• **Saved data entries**:
* * * * * * * * *

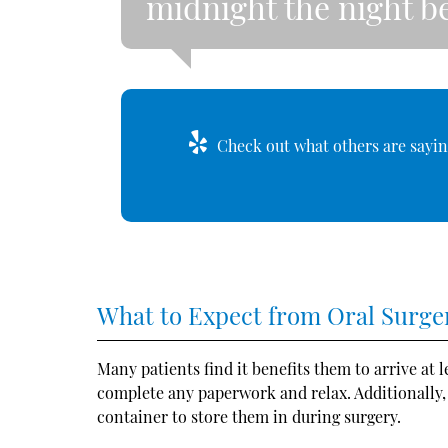
midnight the night be
Check out what others are sayin
What to Expect from Oral Surge
Many patients find it benefits them to arrive at 
complete any paperwork and relax. Additionally
container to store them in during surgery.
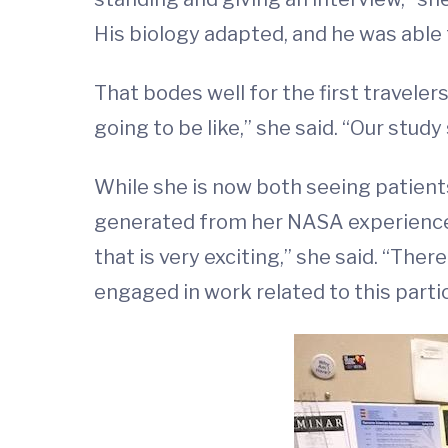
His biology adapted, and he was able 
That bodes well for the first traveler
going to be like,” she said. “Our study 
While she is now both seeing patients
generated from her NASA experiences.
that is very exciting,” she said. “There
engaged in work related to this partic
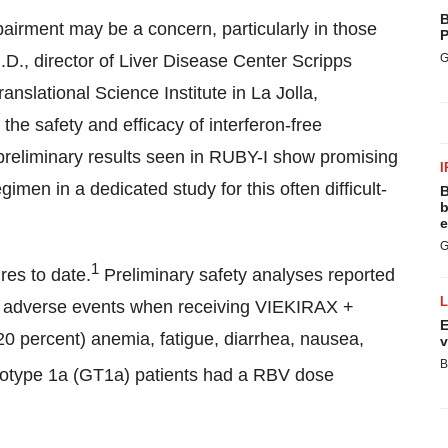
B
mpairment may be a concern, particularly in those
P
G
.D., director of Liver Disease Center Scripps
Translational Science Institute in
La Jolla,
 the safety and efficacy of interferon-free
 preliminary results seen in RUBY-I show promising
I
men in a dedicated study for this often difficult-
B
b
e
G
1
res to date.
Preliminary safety analyses reported
te adverse events when receiving VIEKIRAX +
E
 percent) anemia, fatigue, diarrhea, nausea,
v
B
notype 1a (GT1a) patients had a RBV dose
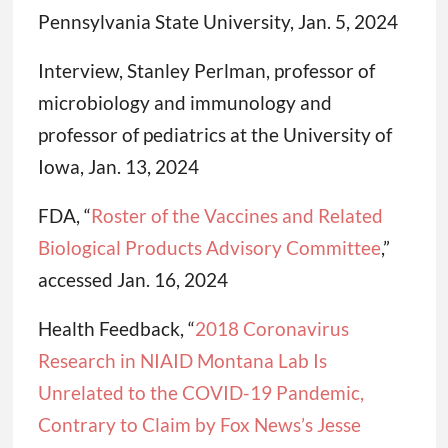
Pennsylvania State University, Jan. 5, 2024
Interview, Stanley Perlman, professor of
microbiology and immunology and
professor of pediatrics at the University of
Iowa, Jan. 13, 2024
FDA, “
Roster of the Vaccines and Related
Biological Products Advisory Committee
,”
accessed Jan. 16, 2024
Health Feedback, “
2018 Coronavirus
Research in NIAID Montana Lab Is
Unrelated to the COVID-19 Pandemic,
Contrary to Claim by Fox News’s Jesse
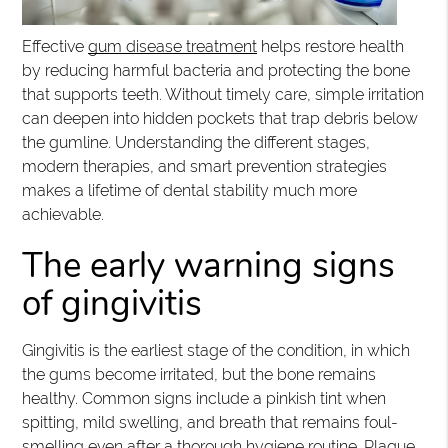
Effective
gum disease treatment
helps restore health
by reducing harmful bacteria and protecting the bone
that supports teeth. Without timely care, simple irritation
can deepen into hidden pockets that trap debris below
the gumline. Understanding the different stages,
modern therapies, and smart prevention strategies
makes a lifetime of dental stability much more
achievable.
The early warning signs
of gingivitis
Gingivitis is the earliest stage of the condition, in which
the gums become irritated, but the bone remains
healthy. Common signs include a pinkish tint when
spitting, mild swelling, and breath that remains foul-
smelling even after a thorough hygiene routine. Plaque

* * * * * * * * *

Every line of the records must come back unchanged, except that pictures are dropped.

midnight the night be
Check out what others are sayin
What to Expect from Oral Surge
Many patients find it benefits them to arrive at 
complete any paperwork and relax. Additionally
container to store them in during surgery.
His biology adapted, and he was able 
That bodes well for the first traveler
going to be like,” she said. “Our study 
While she is now both seeing patients
generated from her NASA experiences.
that is very exciting,” she said. “There
engaged in work related to this partic
B
mpairment may be a concern, particularly in those
P
G
.D., director of Liver Disease Center Scripps
Translational Science Institute in
La Jolla,
 the safety and efficacy of interferon-free
 preliminary results seen in RUBY-I show promising
I
men in a dedicated study for this often difficult-
B
b
e
G
1
res to date.
Preliminary safety analyses reported
te adverse events when receiving VIEKIRAX +
E
 percent) anemia, fatigue, diarrhea, nausea,
v
B
notype 1a (GT1a) patients had a RBV dose
Pennsylvania State University, Jan. 5, 2024
Interview, Stanley Perlman, professor of
microbiology and immunology and
professor of pediatrics at the University of
Iowa, Jan. 13, 2024
FDA, “
Roster of the Vaccines and Related
Biological Products Advisory Committee
,”
accessed Jan. 16, 2024
Health Feedback, “
2018 Coronavirus
Research in NIAID Montana Lab Is
Unrelated to the COVID-19 Pandemic,
Contrary to Claim by Fox News’s Jesse
Effective
gum disease treatment
helps restore health
by reducing harmful bacteria and protecting the bone
that supports teeth. Without timely care, simple irritation
can deepen into hidden pockets that trap debris below
the gumline. Understanding the different stages,
modern therapies, and smart prevention strategies
makes a lifetime of dental stability much more
achievable.
The early warning signs
of gingivitis
Gingivitis is the earliest stage of the condition, in which
the gums become irritated, but the bone remains
healthy. Common signs include a pinkish tint when
spitting, mild swelling, and breath that remains foul-
smelling even after a thorough hygiene routine. Plaque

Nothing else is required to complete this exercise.